Рыхлик, который всегда тараторил, глотая слова, боясь, что ему не дадут договорить, шепелявый Сташек Рыхлик все бы отдал за то, чтобы быть таким оратором, как Перликовский!

Рыхлик в то время вроде бы уже доверял Щенсному, но не до конца. Может, у него все еще болел нос, а может, иначе нельзя на подпольной работе — Щенсный не знал.

«Немного задавака и азартный этот Сташек, в карты готов играть ночь напролет, — подумал он про него. — А так парень хороший, хитрый, на подпольной «технике» собаку съел».

Поворотным пунктом в их отношениях была операция «Три Л…».

Щенсный понятия не имел о том, что предстоит такая операция. Просто в середине января они встретились у Гавликовского вчетвером: сам Гавликовский, Щенсный, Баюрский и Рыхлик. Рыхлик принес литературу, и сначала они слушали биографии, которые Щенсный читал под птичий гомон, потом Рыхлик объяснял им, как мог, три тезиса Ленина о диктатуре пролетариата.

Несколько дней спустя, 20 января, Рыхлик сказал Щенсному с глазу на глаз:

— Завтра годовщина смерти Ленина. Хорошо бы флаги закинуть. Пойдешь со мной?

— Почему бы и нет.

— Учти, если сцапают, будешь куковать три года за решеткой.

— Ну и покукую… Ты все думаешь, что у меня это минутное настроение… Ведь четвертый месяц уже!

— Тогда приходи к десяти к «Солнцу».

В десять они от кино направились к вокзалу.

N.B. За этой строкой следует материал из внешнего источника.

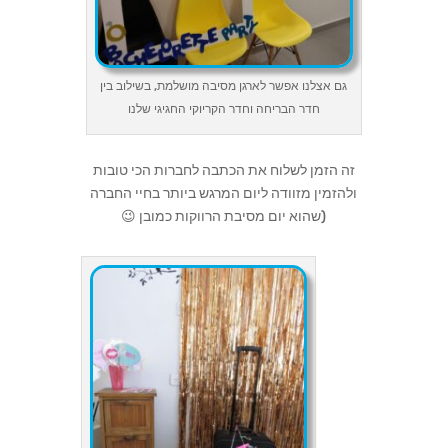
גם אצלנו אפשר לארגן מסיבה מושלמת, בשילוב בין
חדר הבריחה וחדר הקריוקי החגיגי שלנו
זה הזמן לשלוח את הכתבה לחברות הכי טובות
ולהזמין מזוודה ליום המרגש ביותר בחיי החברה
(שהוא יום מסיבת הרווקות כמובן 😉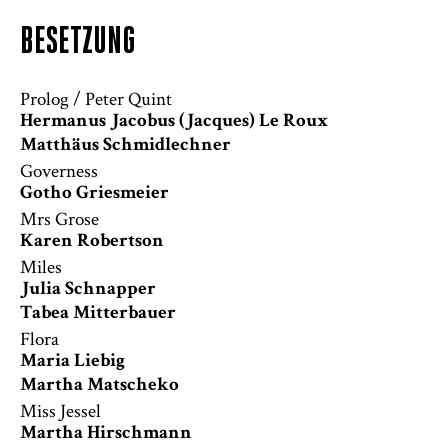
BESETZUNG
Prolog / Peter Quint
Hermanus Jacobus (Jacques) Le Roux
Matthäus Schmidlechner
Governess
Gotho Griesmeier
Mrs Grose
Karen Robertson
Miles
Julia Schnapper
Tabea Mitterbauer
Flora
Maria Liebig
Martha Matscheko
Miss Jessel
Martha Hirschmann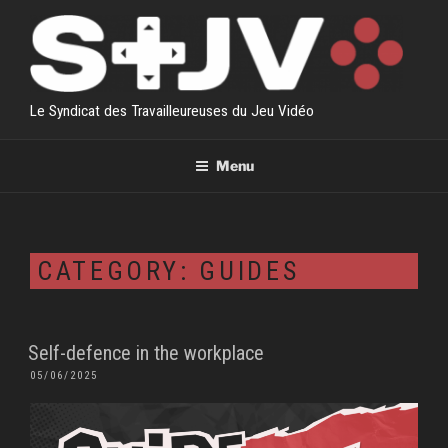
Skip
to
content
Le Syndicat des Travailleureuses du Jeu Vidéo
Menu
CATEGORY:
GUIDES
Self-defence in the workplace
POSTED
05/06/2025
ON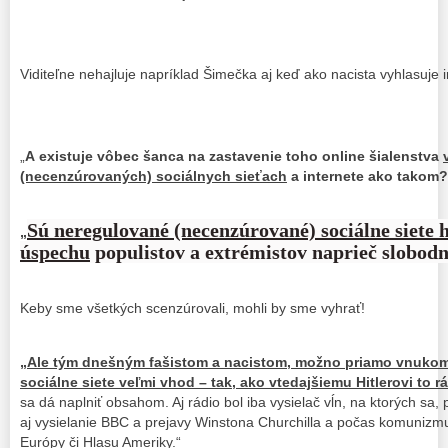
Viditeľne nehajluje napríklad Šimečka aj keď ako nacista vyhlasuje 
„
A existuje vôbec šanca na zastavenie toho online šialenstva
(necenzúrovaných) sociálnych sieťach
a internete ako takom?
Sú neregulované (necenzúrované) sociálne siete
„
úspechu
populistov a extrémistov naprieč slobo
Keby sme všetkých scenzúrovali, mohli by sme vyhrať!
„
Ale tým dnešným fašistom a nacistom, možno priamo vnukom t
sociálne siete veľmi vhod – tak, ako vtedajšiemu Hitlerovi to rá
sa dá naplniť obsahom. Aj rádio bol iba vysielač vĺn, na ktorých sa, 
aj vysielanie BBC a prejavy Winstona Churchilla a počas komunizmu
Európy či Hlasu Ameriky.“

— Мы идем на Кокошку, — сказал Рыхлик. — Флаги принесут ребята с Кокошки. Для них я Аккуратный. Тебе тоже нужна кличка.

— Пусть будет Горе, — сказал Щенсный, подумав.

— Хорошая кличка. Товарищ Горе… Лучше моей, ей-богу. Как ты это придумал?

— Меня когда-то уже так называли. В детском доме в Симбирске, ведь в Симбирске Ленин родился, и завтра как раз его годовщина… Значит, все сходится. Я даже домик тот видел, где он родился, но тогда меня это не интересовало.

За железным мостом, по ту сторону линии, их ждали два парня с Кокошки. Один пошел со Щенсным, второй со Сташеком. Закинули флаги на провода в темном квартале, разрытом, как свалка, и чуть припорошенном снегом.

Закончив, они снова встретились и смеялись, вспоминая, как Аккуратный спугнул из-под стенки школьниц с малярными кистями.

У Щенсного оставался еще один флаг. Он достал его и замахнулся было, как вдруг из-за угла вынырнули двое полицейских.